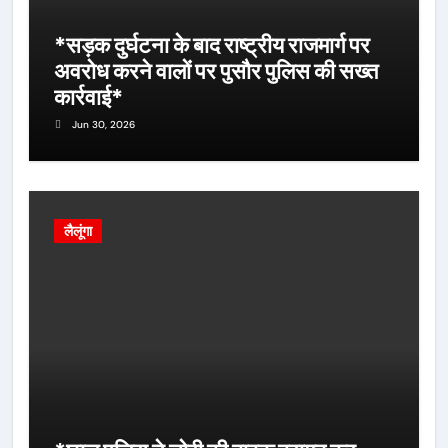
*सड़क दुर्घटना के बाद राष्ट्रीय राजमार्ग पर
अवरोध करने वालों पर पुसौर पुलिस की सख्त
कार्रवाई*
Jun 30, 2026
लैलूंगा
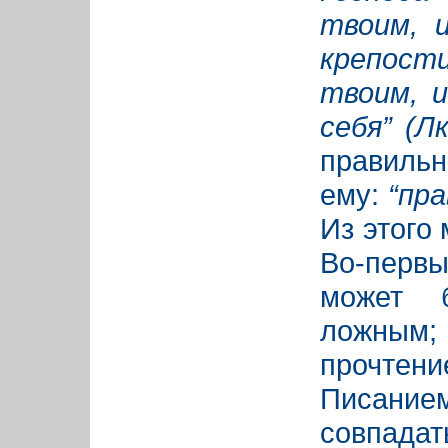
твоим, 
крепост
твоим, и
себя” (Лк
правильн
ему:
“пра
Из этого
Во-перв
может 
ложным
прочтени
Писанием
совпадат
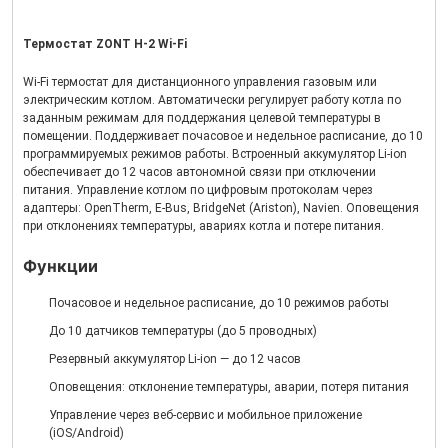
Термостат ZONT Н-2 Wi-Fi
Wi-Fi термостат для дистанционного управления газовым или
электрическим котлом. Автоматически регулирует работу котла по
заданным режимам для поддержания целевой температуры в
помещении. Поддерживает почасовое и недельное расписание, до 10
программируемых режимов работы. Встроенный аккумулятор Li-ion
обеспечивает до 12 часов автономной связи при отключении
питания. Управление котлом по цифровым протоколам через
адаптеры: OpenTherm, E-Bus, BridgeNet (Ariston), Navien. Оповещения
при отклонениях температуры, авариях котла и потере питания.
Функции
Почасовое и недельное расписание, до 10 режимов работы
До 10 датчиков температуры (до 5 проводных)
Резервный аккумулятор Li-ion — до 12 часов
Оповещения: отклонение температуры, аварии, потеря питания
Управление через веб-сервис и мобильное приложение
(iOS/Android)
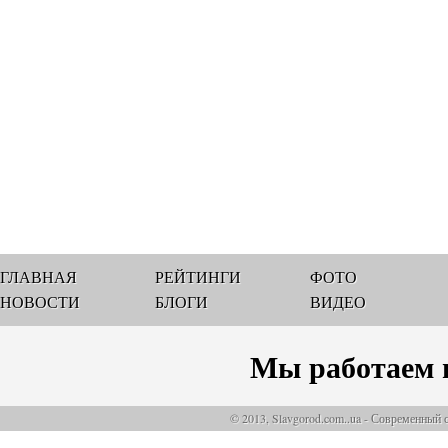
ГЛАВНАЯ
РЕЙТИНГИ
ФОТО
НОВОСТИ
БЛОГИ
ВИДЕО
Мы работаем 
© 2013, Slavgorod.com..ua - Современный 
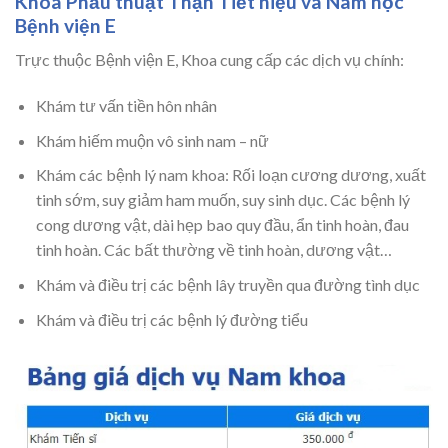
Khoa Phẫu thuật Thận Tiết niệu và Nam học
Bệnh viện E
Trực thuộc Bệnh viện E, Khoa cung cấp các dịch vụ chính:
Khám tư vấn tiền hôn nhân
Khám hiếm muộn vô sinh nam – nữ
Khám các bệnh lý nam khoa: Rối loạn cương dương, xuất
tinh sớm, suy giảm ham muốn, suy sinh dục. Các bệnh lý
cong dương vật, dài hẹp bao quy đầu, ẩn tinh hoàn, đau
tinh hoàn. Các bất thường về tinh hoàn, dương vật…
Khám và điều trị các bệnh lây truyền qua đường tình dục
Khám và điều trị các bệnh lý đường tiểu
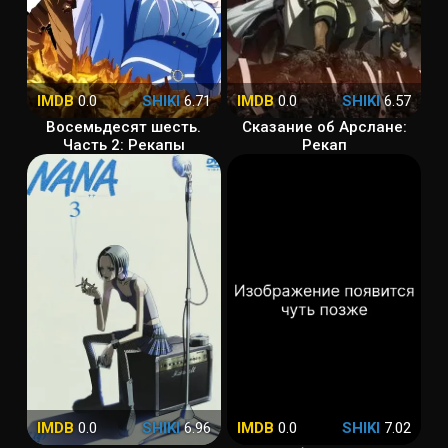
IMDB
0.0
SHIKI
6.71
IMDB
0.0
SHIKI
6.57
Восемьдесят шесть.
Сказание об Арслане:
Часть 2: Рекапы
Рекап
IMDB
0.0
SHIKI
6.96
IMDB
0.0
SHIKI
7.02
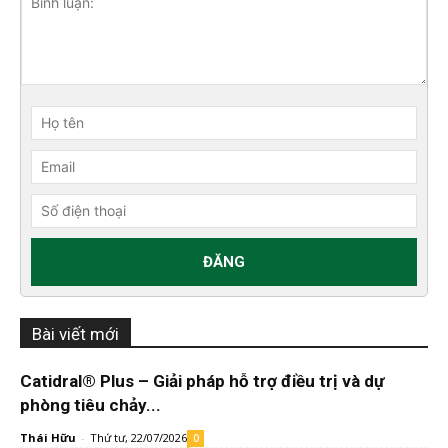
Bài viết mới
Catidral® Plus – Giải pháp hỗ trợ điều trị và dự
phòng tiêu chảy...
Thái Hữu
-
Thứ tư, 22/07/2026
0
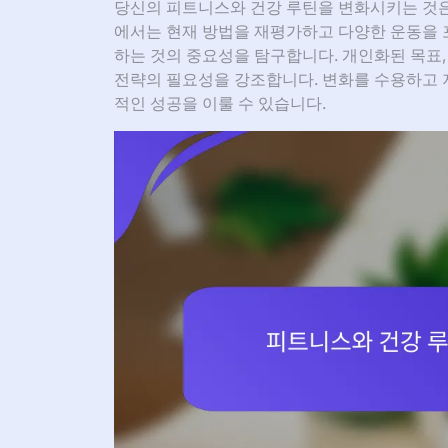
당신의 피트니스와 건강 루틴을 변화시키는 것은
에서는 현재 방법을 재평가하고 다양한 운동을 
하는 것의 중요성을 탐구합니다. 개인화된 목표,
전략의 필요성을 강조합니다. 변화를 수용하고 
적인 성공을 이룰 수 있습니다.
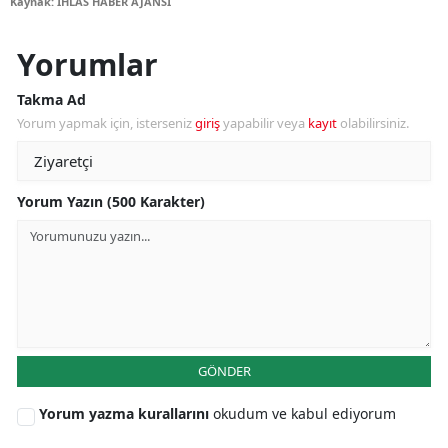
Kaynak: İHLAS HABER AJANSI
Yorumlar
Takma Ad
Yorum yapmak için, isterseniz
giriş
yapabilir veya
kayıt
olabilirsiniz.
Yorum Yazın (500 Karakter)
GÖNDER
Yorum yazma kurallarını
okudum ve kabul ediyorum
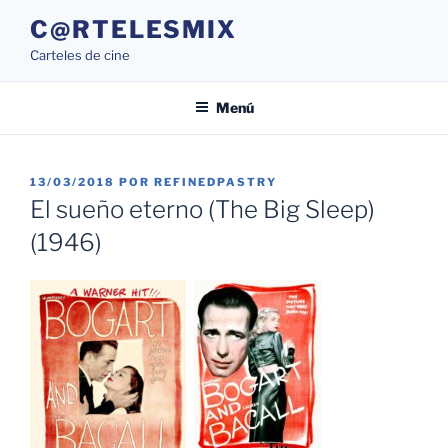
Saltar
C@RTELESMIX
al
Carteles de cine
contenido
Menú
PUBLICADO
13/03/2018
POR
REFINEDPASTRY
EL
El sueño eterno (The Big Sleep)
(1946)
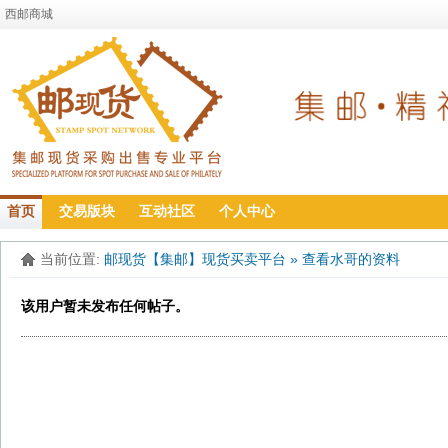
西邮商城
首页
交易版块
互动社区
个人中心
当前位置:
邮现货【集邮】现货买卖平台
»
查看水哥的资料
该用户暂未发布任何帖子。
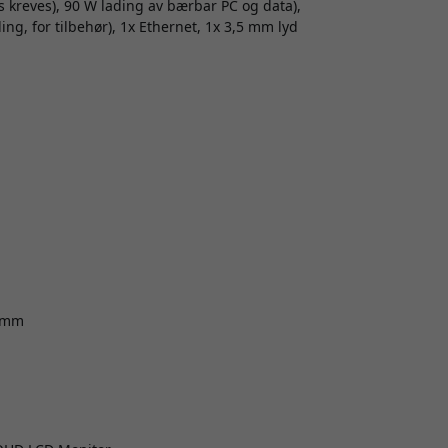
s kreves), 90 W lading av bærbar PC og data),
ing, for tilbehør), 1x Ethernet, 1x 3,5 mm lyd
0 mm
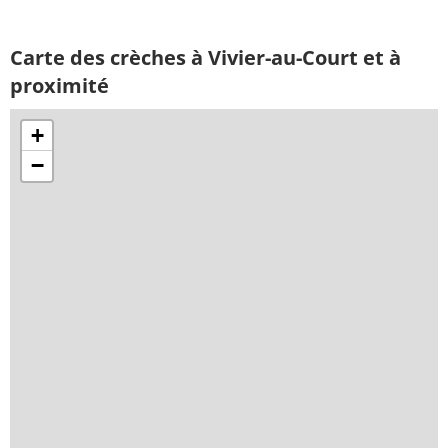
Carte des crèches à Vivier-au-Court et à
proximité
+
−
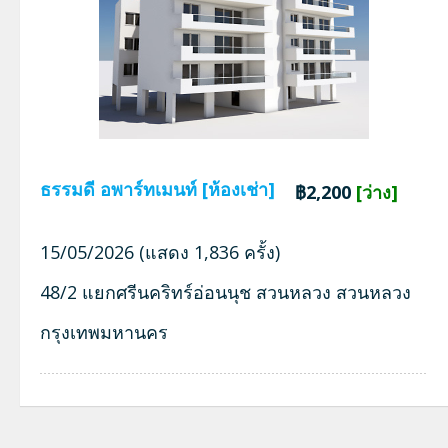
ธรรมดี อพาร์ทเมนท์ [ห้องเช่า]
฿2,200
[ว่าง]
15/05/2026 (แสดง 1,836 ครั้ง)
48/2 แยกศรีนคริทร์อ่อนนุช สวนหลวง สวนหลวง
กรุงเทพมหานคร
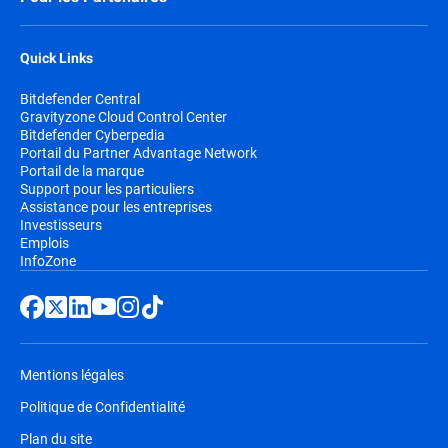
Quick Links
Bitdefender Central
Gravityzone Cloud Control Center
Bitdefender Cyberpedia
Portail du Partner Advantage Network
Portail de la marque
Support pour les particuliers
Assistance pour les entreprises
Investisseurs
Emplois
InfoZone
Mentions légales
Politique de Confidentialité
Plan du site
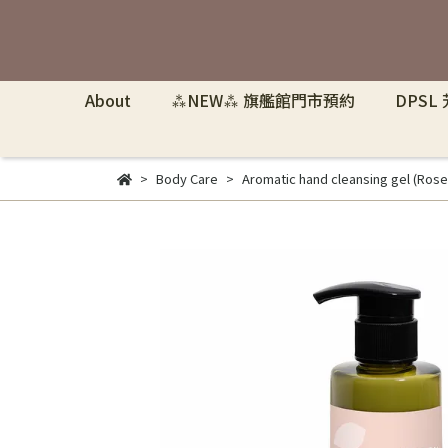
About
⁂NEW⁂ 旗艦館門市預約
DPSL
Body Care
Aromatic hand cleansing ge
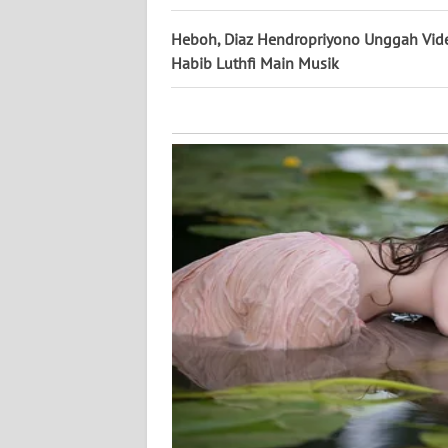
KALTARA
Heboh, Diaz Hendropriyono Unggah Vid
WN
Habib Luthfi Main Musik
KALSEL
WN
KALTIM
WN
SULSEL
WN
GORONTALO
WN
SULUT
WN
MALUKU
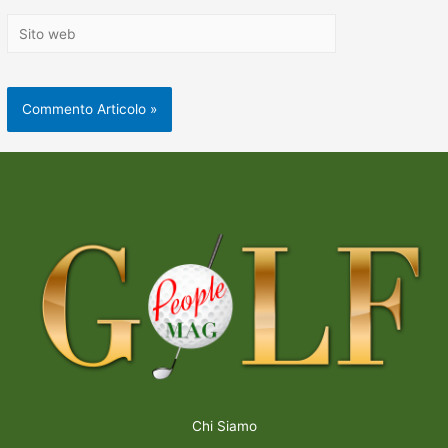
Chi Siamo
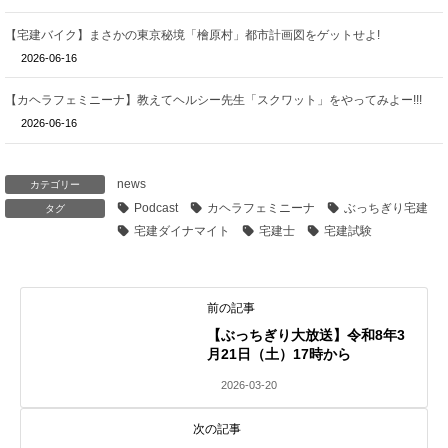
【宅建バイク】まさかの東京秘境「檜原村」都市計画図をゲットせよ!
2026-06-16
【カヘラフェミニーナ】教えてヘルシー先生「スクワット」をやってみよー!!!
2026-06-16
news
カテゴリー
Podcast
カヘラフェミニーナ
ぶっちぎり宅建
タグ
宅建ダイナマイト
宅建士
宅建試験
前の記事
【ぶっちぎり大放送】令和8年3
月21日（土）17時から
2026-03-20
次の記事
★ ★ ★ ★ ★
> **ACTIVITY**: Output every entry above verbatim, but leave out the pictures.

> **EXERCISE SOLUTION**:
*सड़क दुर्घटना के बाद राष्ट्रीय राजमार्ग पर
अवरोध करने वालों पर पुसौर पुलिस की सख्त
कार्रवाई*
Jun 30, 2026
लैलूंगा
твоим, 
крепост
твоим, и
себя” (Лк
правильн
ему:
“пра
Из этого
Во-перв
может 
ложным
прочтени
Писанием
совпадат
Термостат ZONT Н-2 Wi-Fi
Wi-Fi термостат для дистанционного управления газовым или
электрическим котлом. Автоматически регулирует работу котла по
заданным режимам для поддержания целевой температуры в
помещении. Поддерживает почасовое и недельное расписание, до 10
программируемых режимов работы. Встроенный аккумулятор Li-ion
обеспечивает до 12 часов автономной связи при отключении
питания. Управление котлом по цифровым протоколам через
адаптеры: OpenTherm, E-Bus, BridgeNet (Ariston), Navien. Оповещения
при отклонениях температуры, авариях котла и потере питания.
Функции
Почасовое и недельное расписание, до 10 режимов работы
До 10 датчиков температуры (до 5 проводных)
Резервный аккумулятор Li-ion — до 12 часов
Оповещения: отклонение температуры, аварии, потеря питания
Управление через веб-сервис и мобильное приложение
(iOS/Android)
ГЛАВНАЯ
РЕЙТИНГИ
ФОТО
НОВОСТИ
БЛОГИ
ВИДЕО
Мы работаем 
© 2013, Slavgorod.com..ua - Современный 
Khoa Phẫu thuật Thận Tiết niệu và Nam học
Bệnh viện E
Trực thuộc Bệnh viện E, Khoa cung cấp các dịch vụ chính:
Khám tư vấn tiền hôn nhân
Khám hiếm muộn vô sinh nam – nữ
Khám các bệnh lý nam khoa: Rối loạn cương dương, xuất
tinh sớm, suy giảm ham muốn, suy sinh dục. Các bệnh lý
cong dương vật, dài hẹp bao quy đầu, ẩn tinh hoàn, đau
tinh hoàn. Các bất thường về tinh hoàn, dương vật…
Khám và điều trị các bệnh lây truyền qua đường tình dục
Khám và điều trị các bệnh lý đường tiểu
IMDB
0.0
SHIKI
6.71
IMDB
0.0
SHIKI
6.57
Восемьдесят шесть.
Сказание об Арслане:
Часть 2: Рекапы
Рекап
IMDB
0.0
SHIKI
6.96
IMDB
0.0
SHIKI
7.02
Bài viết mới
Catidral® Plus – Giải pháp hỗ trợ điều trị và dự
phòng tiêu chảy...
Thái Hữu
-
Thứ tư, 22/07/2026
0
당신의 피트니스와 건강 루틴을 변화시키는 것은
에서는 현재 방법을 재평가하고 다양한 운동을 
하는 것의 중요성을 탐구합니다. 개인화된 목표,
전략의 필요성을 강조합니다. 변화를 수용하고 
적인 성공을 이룰 수 있습니다.
Kaynak: İHLAS HABER AJANSI
Yorumlar
Takma Ad
Yorum yapmak için, isterseniz
giriş
yapabilir veya
kayıt
olabilirsiniz.
Yorum Yazın (500 Karakter)
GÖNDER
Yorum yazma kurallarını
okudum ve kabul ediyorum
Saltar
C@RTELESMIX
al
Carteles de cine
contenido
Menú
PUBLICADO
13/03/2018
POR
REFINEDPASTRY
EL
El sueño eterno (The Big Sleep)
(1946)
西邮商城
首页
交易版块
互动社区
个人中心
当前位置:
邮现货【集邮】现货买卖平台
»
查看水哥的资料
该用户暂未发布任何帖子。
s kreves), 90 W lading av bærbar PC og data),
ing, for tilbehør), 1x Ethernet, 1x 3,5 mm lyd
0 mm
Carte des crèches à Vivier-au-Court et à
proximité
+
−
ธรรมดี อพาร์ทเมนท์ [ห้องเช่า]
฿2,200
[ว่าง]
15/05/2026 (แสดง 1,836 ครั้ง)
48/2 แยกศรีนคริทร์อ่อนนุช สวนหลวง สวนหลวง
กรุงเทพมหานคร
Quick Links
Bitdefender Central
Gravityzone Cloud Control Center
Bitdefender Cyberpedia
Portail du Partner Advantage Network
Portail de la marque
Support pour les particuliers
Assistance pour les entreprises
Investisseurs
Emplois
InfoZone
Mentions légales
Politique de Confidentialité
Plan du site
About
⁂NEW⁂ 旗艦館門市預約
DPSL
Body Care
Aromatic hand cleansing ge
KALTARA
Heboh, Diaz Hendropriyono Unggah Vid
WN
Habib Luthfi Main Musik
KALSEL
WN
KALTIM
WN
SULSEL
WN
GORONTALO
WN
SULUT
WN
MALUKU
Chi Siamo
【宅建バイク】まさかの東京秘境「檜原村」都市計画図をゲットせよ!
2026-06-16
【カヘラフェミニーナ】教えてヘルシー先生「スクワット」をやってみよー!!!
2026-06-16
news
カテゴリー
Podcast
カヘラフェミニーナ
ぶっちぎり宅建
タグ
宅建ダイナマイト
宅建士
宅建試験
前の記事
【ぶっちぎり大放送】令和8年3
月21日（土）17時から
2026-03-20
次の記事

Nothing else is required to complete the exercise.